- Relator(a)
- Ministro Marco Aurélio Bellizze
- Órgão julgador
- Quinta Turma
- Data do julgamento
- 08/05/2014
- Data de publicação
- 14/05/2014
STJ – Acórdão, Rel. Ministro Marco Aurélio Bellizze, Quinta Turma, j. 08/05/2014, p. 14/05/2014
RECURSO ORDINÁRIO EM HABEAS CORPUS. 1. ESTELIONATO, RECEPTAÇÃO, ASSOCIAÇÃO CRIMINOSA, FALSIFICAÇÃO DE DOCUMENTO PÚBLICO, FALSIDADE IDEOLÓGICA, USO DE DOCUMENTO FALSO E LAVAGEM DE DINHEIRO. PRISÃO CAUTELAR. GARANTIA DA ORDEM PÚBLICA. GRAVIDADE CONCRETA DA CONDUTA E PERICULOSIDADE SOCIAL DO RECORRENTE. NECESSIDADE DA PRISÃO DEMONSTRADA. 2. CONDIÇÕES PESSOAIS FAVORÁVEIS. IRRELEVÂNCIA. 3. APLICAÇÃO DE MEDIDAS CAUTELARES DIVERSAS DA PRISÃO. SUPRESSÃO DE INSTÂNCIA. 4. RECURSO PARCIALMENTE CONHECIDO E, NESSA EXTENSÃO, IMPROVIDO. 1. A liberdade, não se pode olvidar, é a regra em nosso ordenamento constitucional, somente sendo possível sua mitigação em hipóteses estritamente necessárias.

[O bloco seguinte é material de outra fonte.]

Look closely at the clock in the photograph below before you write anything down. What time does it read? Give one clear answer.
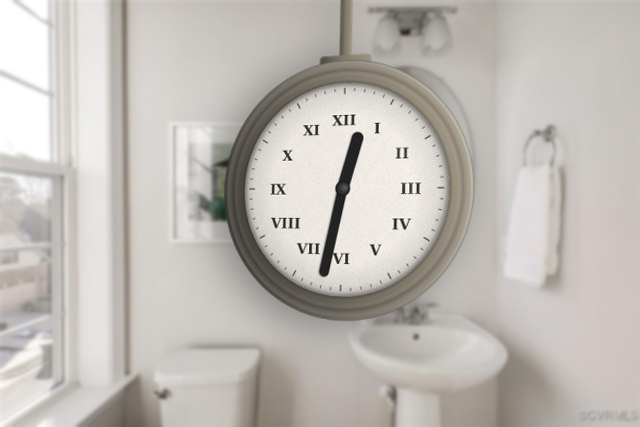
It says 12:32
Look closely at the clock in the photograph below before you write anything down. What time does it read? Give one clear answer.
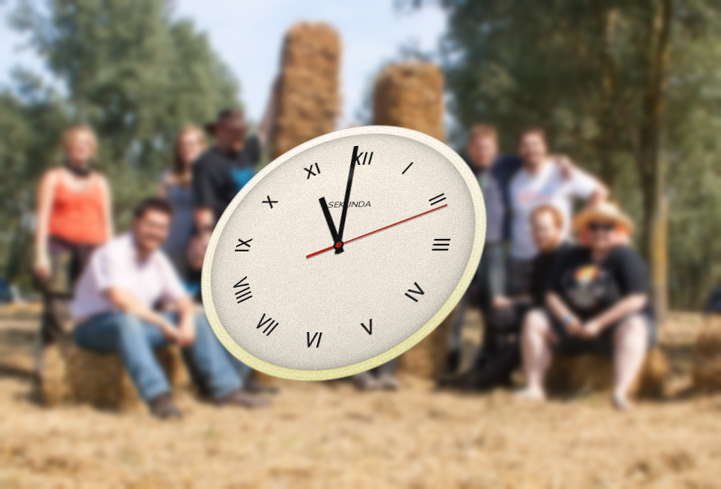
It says 10:59:11
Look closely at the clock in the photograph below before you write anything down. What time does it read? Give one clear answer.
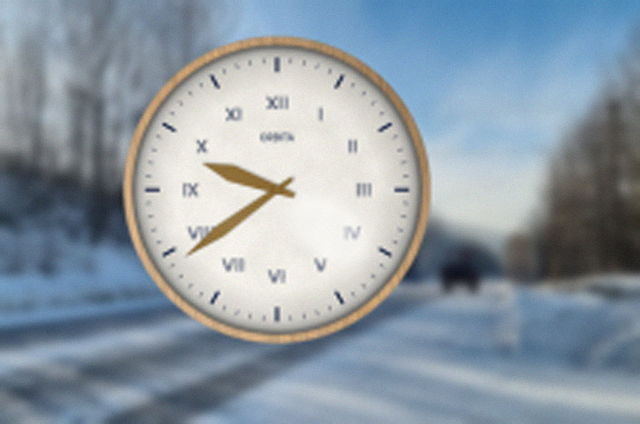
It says 9:39
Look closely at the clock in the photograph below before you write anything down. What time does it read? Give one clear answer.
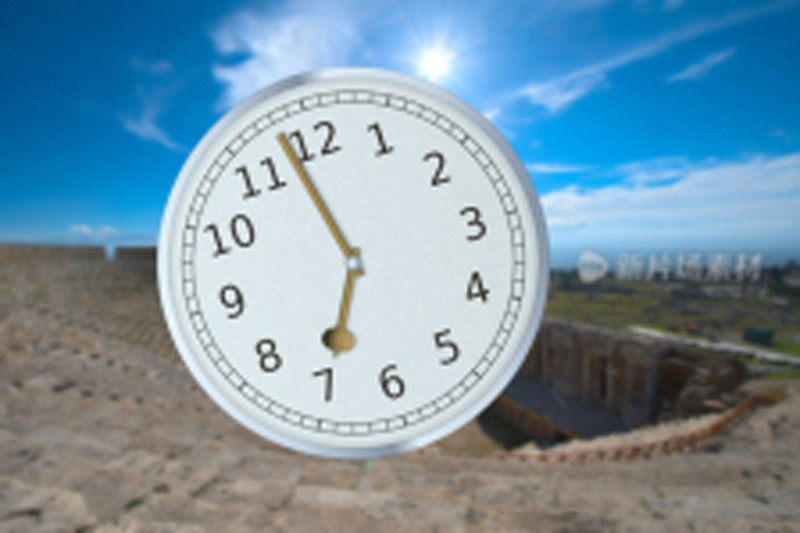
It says 6:58
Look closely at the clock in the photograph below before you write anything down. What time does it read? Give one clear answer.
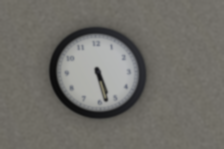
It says 5:28
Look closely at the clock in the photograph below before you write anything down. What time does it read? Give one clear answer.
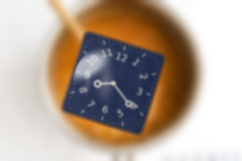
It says 8:21
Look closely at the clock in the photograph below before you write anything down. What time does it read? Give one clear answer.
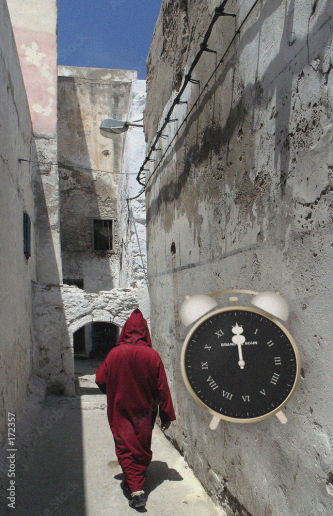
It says 12:00
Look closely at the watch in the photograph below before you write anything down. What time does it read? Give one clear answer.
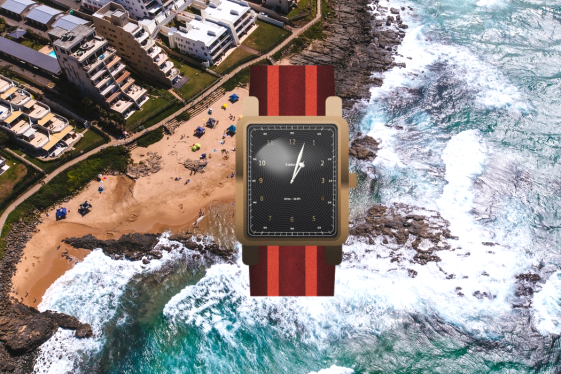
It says 1:03
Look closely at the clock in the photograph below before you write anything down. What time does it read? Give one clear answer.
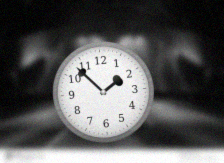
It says 1:53
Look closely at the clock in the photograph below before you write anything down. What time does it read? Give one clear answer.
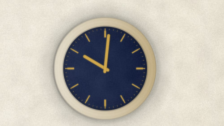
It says 10:01
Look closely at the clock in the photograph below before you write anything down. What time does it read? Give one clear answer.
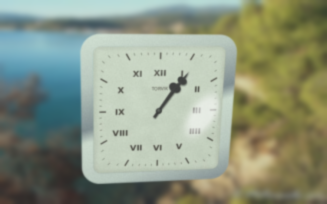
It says 1:06
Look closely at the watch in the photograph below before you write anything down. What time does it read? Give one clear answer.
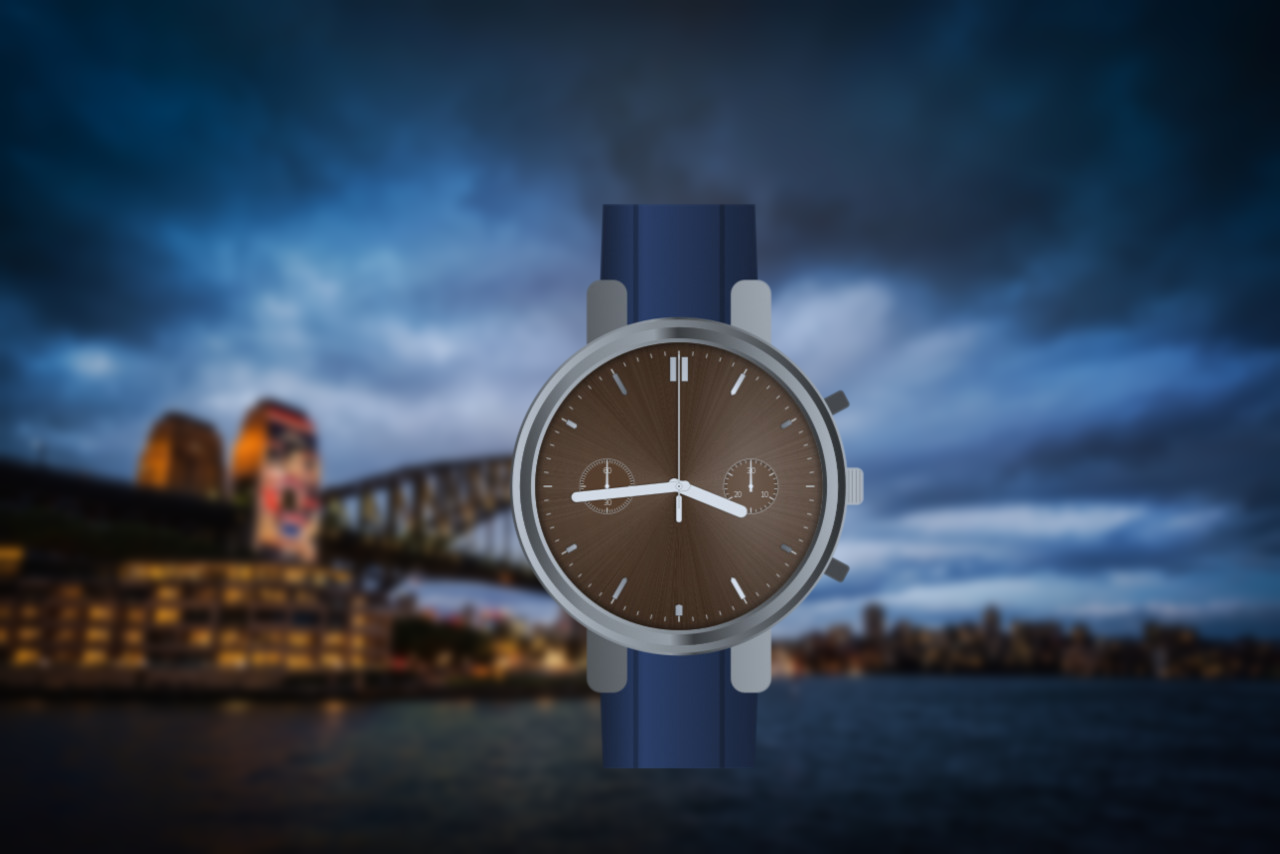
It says 3:44
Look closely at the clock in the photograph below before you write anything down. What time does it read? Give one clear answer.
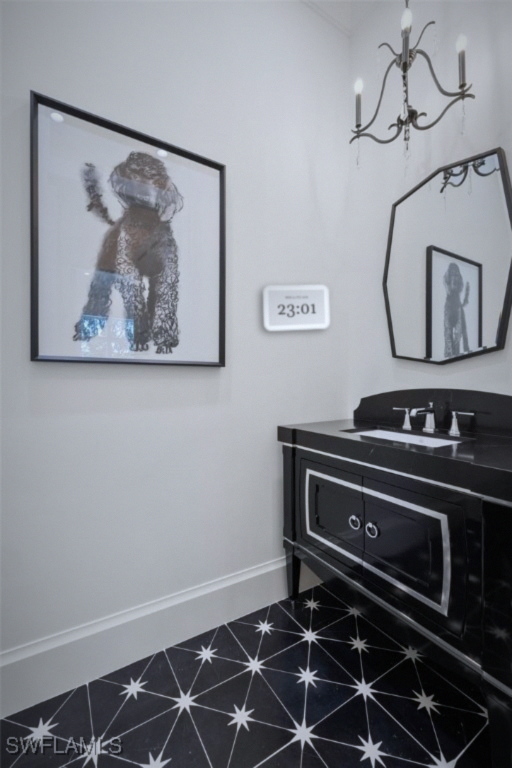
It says 23:01
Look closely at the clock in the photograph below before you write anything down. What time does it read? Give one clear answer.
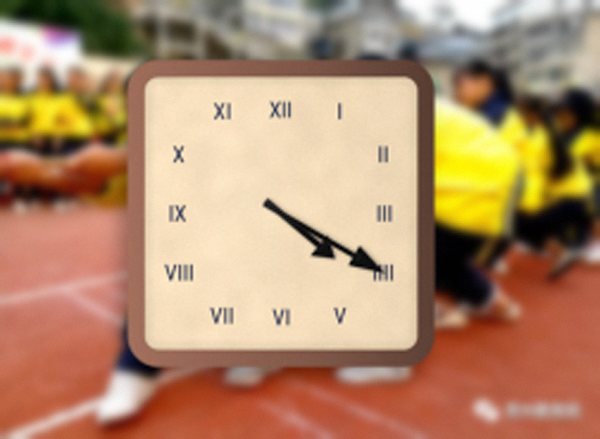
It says 4:20
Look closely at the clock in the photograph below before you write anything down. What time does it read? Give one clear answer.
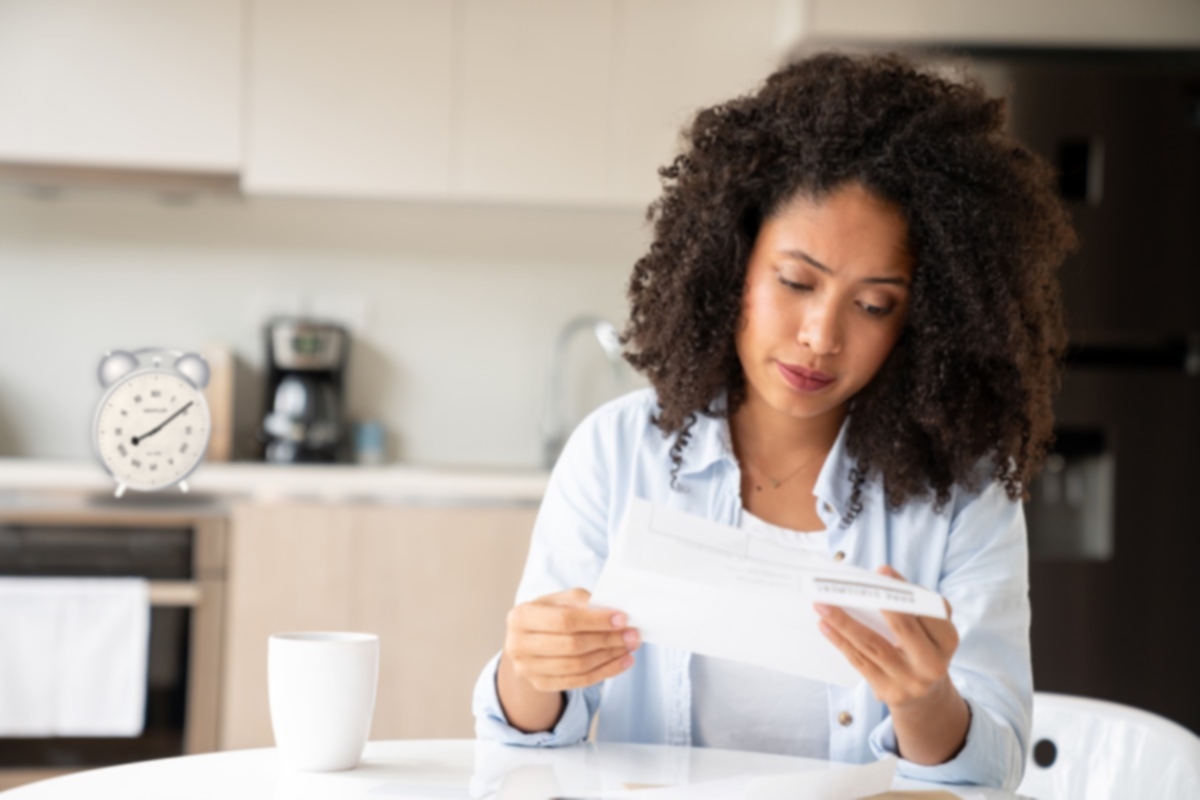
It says 8:09
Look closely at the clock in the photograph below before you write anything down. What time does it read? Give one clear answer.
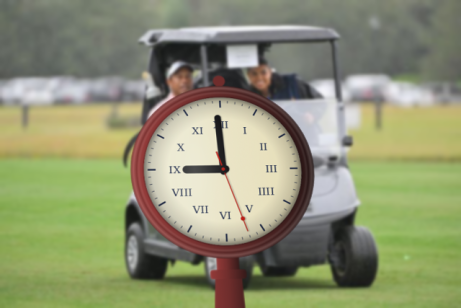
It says 8:59:27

Contudo, a prisão de natureza cautelar não conflita com a presunção de inocência, quando devidamente fundamentada pelo juiz a sua necessidade. 2. No caso, inexiste ilegalidade a ser sanada, pois a prisão provisória se encontra fundamentada na gravidade concreta da conduta e na periculosidade social do recorrente, visto que salientou o Tribunal de origem que a segregação do recorrente está justificada "no papel de destaque que lhe é atribuído dentro do funcionamento de uma quadrilha com atuação em diversos estados e municípios da federação, realizando fraudes, falsificações e 'lavagem de dinheiro' que resulta em prejuízos milionários a pessoas físicas e jurídicas", elementos estes que demonstram a imprescindibilidade da medida extrema, nos termos disciplinados no art. 312 do Código de Processo Penal. 3. É cediço o entendimento desta Corte no sentido de que a existência de condições pessoais favoráveis não impede a manutenção da segregação cautelar, quando presentes os requisitos legais, como se dá na hipótese dos autos (RHC n. 30.007/RO, Relator o Ministro Napoleão Nunes Maia Filho, DJe de 1º/8/2011). 4. Constatado que o pleito de aplicação de medidas cautelares diversas da prisão não foi submetido ao crivo do Tribunal de origem, fica impedido o exame do tema por esta Corte, sob pena de vedada supressão de instância. 5. Recurso ordinário em habeas corpus parcialmente conhecido e, nessa extensão, improvido. (RHC n. 45.522/CE, relator Ministro Marco Aurélio Bellizze, Quinta Turma, julgado em 8/5/2014, DJe de 14/5/2014.)